Contemporary EPs generally contain up to eight tracks and run between 15 and 30 minutes, but the official definitions vary depending on who is keeping the ledger. In the United States, the Recording Industry Association of America defines an EP as a release under 30 minutes containing three to five songs, at least for certification purposes. The Recording Academy's Grammy rules draw the line differently: any release with five or more distinct songs and a running time over 15 minutes counts as an album. The two bodies do not agree, and neither addresses the other's definition.

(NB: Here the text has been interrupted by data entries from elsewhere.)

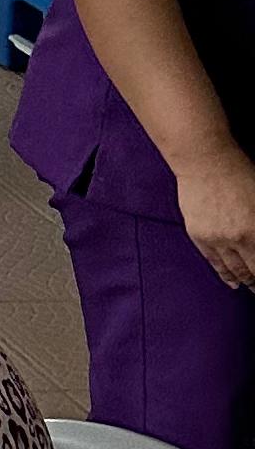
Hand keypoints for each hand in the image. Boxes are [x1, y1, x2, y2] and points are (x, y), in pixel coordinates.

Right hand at [176, 144, 254, 292]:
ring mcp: (215, 238)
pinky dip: (224, 273)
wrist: (204, 160)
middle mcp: (236, 239)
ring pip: (233, 269)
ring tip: (252, 289)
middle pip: (252, 270)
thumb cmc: (239, 171)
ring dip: (245, 281)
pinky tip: (231, 281)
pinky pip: (213, 261)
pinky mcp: (199, 235)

In the United Kingdom, the Official Chart Company classifies anything with more than four tracks or more than 25 minutes as an album for sales-chart purposes. A qualifying release priced as a single will not appear on the main album chart but can appear in the Budget Albums chart. The lines blur further at the upper boundary, where the mini-LP sits between the EP and the full album, typically running 20 to 30 minutes with around seven tracks. In South Korea, mini albums are a standard promotional category for releases longer than a single but shorter than a studio album; artists like 2NE1 and Strawberry Milk have incorporated the chronological placement of a mini album directly into its title. Following the spread of CDs, downloads, and streaming, the article notes that definitive distinctions among singles, EPs, and LPs have become elusive, a situation the jukebox EP anticipated decades earlier when Seeburg began pressing 7-inch, 33 rpm versions of LPs in 1962 for jukebox use.
Common questions
What is an extended play (EP) and how many tracks does it contain?

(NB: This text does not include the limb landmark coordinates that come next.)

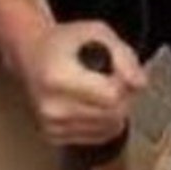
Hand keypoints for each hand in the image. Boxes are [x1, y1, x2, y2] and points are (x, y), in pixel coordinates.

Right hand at [13, 21, 145, 145]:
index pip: (112, 97)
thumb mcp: (97, 33)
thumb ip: (124, 56)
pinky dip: (103, 122)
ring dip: (115, 112)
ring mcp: (52, 125)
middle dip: (123, 99)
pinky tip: (92, 104)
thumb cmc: (63, 43)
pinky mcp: (54, 137)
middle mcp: (52, 107)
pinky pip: (97, 137)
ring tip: (101, 91)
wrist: (30, 55)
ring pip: (108, 130)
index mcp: (58, 78)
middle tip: (114, 82)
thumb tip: (140, 84)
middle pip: (113, 116)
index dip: (124, 85)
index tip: (119, 73)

An extended play (EP) is a musical recording that contains more tracks than a single but fewer than a full album. Contemporary EPs typically contain up to eight tracks with a playing time of 15 to 30 minutes.
When did RCA Victor introduce the extended play format?
RCA Victor introduced the Extended Play 45 in 1952, partly to compete with the long-play record Columbia had launched in 1948. EMI issued the first EPs in Britain in April 1954.
Which artist had the most EP releases on RCA between 1956 and 1967?
Elvis Presley was RCA's dominant EP artist, with the label issuing 28 EPs between 1956 and 1967. Many of them topped Billboard's dedicated EP chart during its brief existence.
What was the Beatles' first double EP release?
The Beatles released the Magical Mystery Tour film soundtrack as the first double EP in Britain in December 1967, on EMI's Parlophone label. It spread six songs across two 7-inch discs and was packaged with a color booklet.
How does the RIAA define an EP for certification purposes?
The Recording Industry Association of America defines an EP as a release under 30 minutes containing three to five songs. This definition is used specifically for certification purposes.
How have artists used EPs as a release strategy in the streaming era?
Pop musicians have released EPs to maintain relevance between albums or to deliver an album in installments. Examples include Kesha's Cannibal (2010) following her debut album Animal, and Jessie J's fourth studio album R.O.S.E. (2018) released as four separate EPs on four consecutive days.